Open Adenilson opened 7 years ago
I recently implemented a NEON-ized version of Adler32 checksum (https://codereview.chromium.org/2676493007/, about 3x faster on ARMv8) and I'm looking forward to upstream this patches instead of forking even more the zlib used in Chromium.
Please see pull request at: https://github.com/madler/zlib/pull/251
Next candidate would be CRC32 (it can be made 7x to 10x faster by using the CRC32 instruction available in ARMv8).
https://bugs.chromium.org/p/chromium/issues/detail?id=709716
If it can be made faster just do it. Anyone could easily make great use of it being faster with performance increase.
zlib is both efficient and fast (not to mention insanely portable) and has provided great services for the world for the last 2 decades. It is used everywhere: Linux kernel, Chromium, Firefox, libpng, iOS, Android, etc.

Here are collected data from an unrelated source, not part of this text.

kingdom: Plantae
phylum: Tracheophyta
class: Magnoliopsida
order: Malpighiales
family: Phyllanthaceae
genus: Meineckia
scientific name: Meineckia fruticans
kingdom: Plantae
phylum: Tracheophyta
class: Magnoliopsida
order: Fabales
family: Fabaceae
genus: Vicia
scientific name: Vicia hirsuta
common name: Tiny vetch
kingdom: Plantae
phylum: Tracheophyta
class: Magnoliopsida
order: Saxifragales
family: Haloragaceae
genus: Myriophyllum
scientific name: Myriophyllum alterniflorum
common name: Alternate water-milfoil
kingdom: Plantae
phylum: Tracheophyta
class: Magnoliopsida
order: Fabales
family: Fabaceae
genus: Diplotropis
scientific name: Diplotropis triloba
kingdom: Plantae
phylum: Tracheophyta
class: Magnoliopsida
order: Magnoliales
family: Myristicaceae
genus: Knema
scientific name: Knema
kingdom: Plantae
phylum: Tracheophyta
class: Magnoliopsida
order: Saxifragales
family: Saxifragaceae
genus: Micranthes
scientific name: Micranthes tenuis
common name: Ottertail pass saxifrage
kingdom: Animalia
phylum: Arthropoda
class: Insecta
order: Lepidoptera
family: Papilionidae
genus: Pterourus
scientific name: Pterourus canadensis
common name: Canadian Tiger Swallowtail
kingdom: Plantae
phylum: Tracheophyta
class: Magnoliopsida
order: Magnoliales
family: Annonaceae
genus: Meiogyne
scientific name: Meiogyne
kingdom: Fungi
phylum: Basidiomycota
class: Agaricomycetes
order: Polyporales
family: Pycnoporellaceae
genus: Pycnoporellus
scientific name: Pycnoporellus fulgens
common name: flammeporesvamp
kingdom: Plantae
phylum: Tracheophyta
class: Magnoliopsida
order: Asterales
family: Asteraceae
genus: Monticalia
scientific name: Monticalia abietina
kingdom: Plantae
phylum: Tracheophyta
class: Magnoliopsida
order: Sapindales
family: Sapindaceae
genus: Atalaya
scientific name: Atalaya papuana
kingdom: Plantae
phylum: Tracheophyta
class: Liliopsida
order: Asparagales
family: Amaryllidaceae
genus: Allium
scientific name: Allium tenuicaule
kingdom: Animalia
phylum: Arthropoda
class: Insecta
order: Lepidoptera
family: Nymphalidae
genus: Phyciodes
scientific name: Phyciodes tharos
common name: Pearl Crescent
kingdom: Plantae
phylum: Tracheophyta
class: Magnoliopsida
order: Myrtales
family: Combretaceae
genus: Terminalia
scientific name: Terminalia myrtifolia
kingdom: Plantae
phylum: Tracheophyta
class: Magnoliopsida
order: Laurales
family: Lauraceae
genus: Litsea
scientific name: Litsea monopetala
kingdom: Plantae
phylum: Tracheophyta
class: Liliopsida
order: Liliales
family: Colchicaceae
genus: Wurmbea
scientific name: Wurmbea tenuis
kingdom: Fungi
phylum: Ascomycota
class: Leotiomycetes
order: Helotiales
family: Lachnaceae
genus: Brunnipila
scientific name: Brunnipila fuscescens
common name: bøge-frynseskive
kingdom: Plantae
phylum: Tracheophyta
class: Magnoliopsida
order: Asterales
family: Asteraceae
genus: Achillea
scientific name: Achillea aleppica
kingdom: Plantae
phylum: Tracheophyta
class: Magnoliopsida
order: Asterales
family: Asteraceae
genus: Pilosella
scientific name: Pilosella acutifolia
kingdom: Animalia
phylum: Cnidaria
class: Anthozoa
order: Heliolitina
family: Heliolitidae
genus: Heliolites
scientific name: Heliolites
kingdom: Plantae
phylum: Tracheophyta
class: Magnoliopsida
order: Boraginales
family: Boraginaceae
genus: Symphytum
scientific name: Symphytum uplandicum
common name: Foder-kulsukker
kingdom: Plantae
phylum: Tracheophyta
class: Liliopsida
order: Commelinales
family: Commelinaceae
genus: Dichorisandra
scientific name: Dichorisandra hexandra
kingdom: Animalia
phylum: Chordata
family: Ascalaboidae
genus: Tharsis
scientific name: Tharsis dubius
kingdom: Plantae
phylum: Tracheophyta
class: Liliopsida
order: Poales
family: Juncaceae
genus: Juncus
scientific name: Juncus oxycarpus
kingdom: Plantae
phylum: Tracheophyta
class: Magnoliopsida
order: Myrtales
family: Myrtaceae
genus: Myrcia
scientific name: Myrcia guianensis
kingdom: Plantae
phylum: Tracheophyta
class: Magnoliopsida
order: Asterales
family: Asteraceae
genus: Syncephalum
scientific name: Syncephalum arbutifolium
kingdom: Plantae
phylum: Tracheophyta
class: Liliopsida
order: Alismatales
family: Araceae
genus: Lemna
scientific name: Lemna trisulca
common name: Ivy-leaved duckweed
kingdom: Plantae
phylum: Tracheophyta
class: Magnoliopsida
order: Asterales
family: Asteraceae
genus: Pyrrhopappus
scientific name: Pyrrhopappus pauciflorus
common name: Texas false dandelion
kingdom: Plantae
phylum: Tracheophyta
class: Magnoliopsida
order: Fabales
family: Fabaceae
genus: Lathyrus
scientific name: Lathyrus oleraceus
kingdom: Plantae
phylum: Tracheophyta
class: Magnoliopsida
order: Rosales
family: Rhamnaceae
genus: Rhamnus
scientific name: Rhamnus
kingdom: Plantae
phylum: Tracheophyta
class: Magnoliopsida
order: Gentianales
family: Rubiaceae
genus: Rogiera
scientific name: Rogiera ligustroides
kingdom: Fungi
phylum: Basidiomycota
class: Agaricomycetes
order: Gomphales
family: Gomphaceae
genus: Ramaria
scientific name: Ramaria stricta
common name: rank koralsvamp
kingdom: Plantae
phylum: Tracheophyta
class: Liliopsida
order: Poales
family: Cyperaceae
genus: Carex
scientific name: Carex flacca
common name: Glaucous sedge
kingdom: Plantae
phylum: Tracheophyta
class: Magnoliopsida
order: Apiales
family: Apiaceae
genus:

We all should be grateful that it was made available for free by their authors.
One way to improve performance is by sacrificing portability (e.g. CPU specific code), which is a considerable cost and it is better to keep it contained in well separated functions/modules.
@timofonic zlib-ng has accepted the ARM specific optimizations, IIRC it is in a development branch.
Libpng has both intrinsics and hand written ASM code for ARM (on the pre-filters).
Would zlib be open to contributions of a few core/hot functions targeting ARM?
One good candidate we identified is Adler-32, a SIMD version is about 3x faster on ARMv8.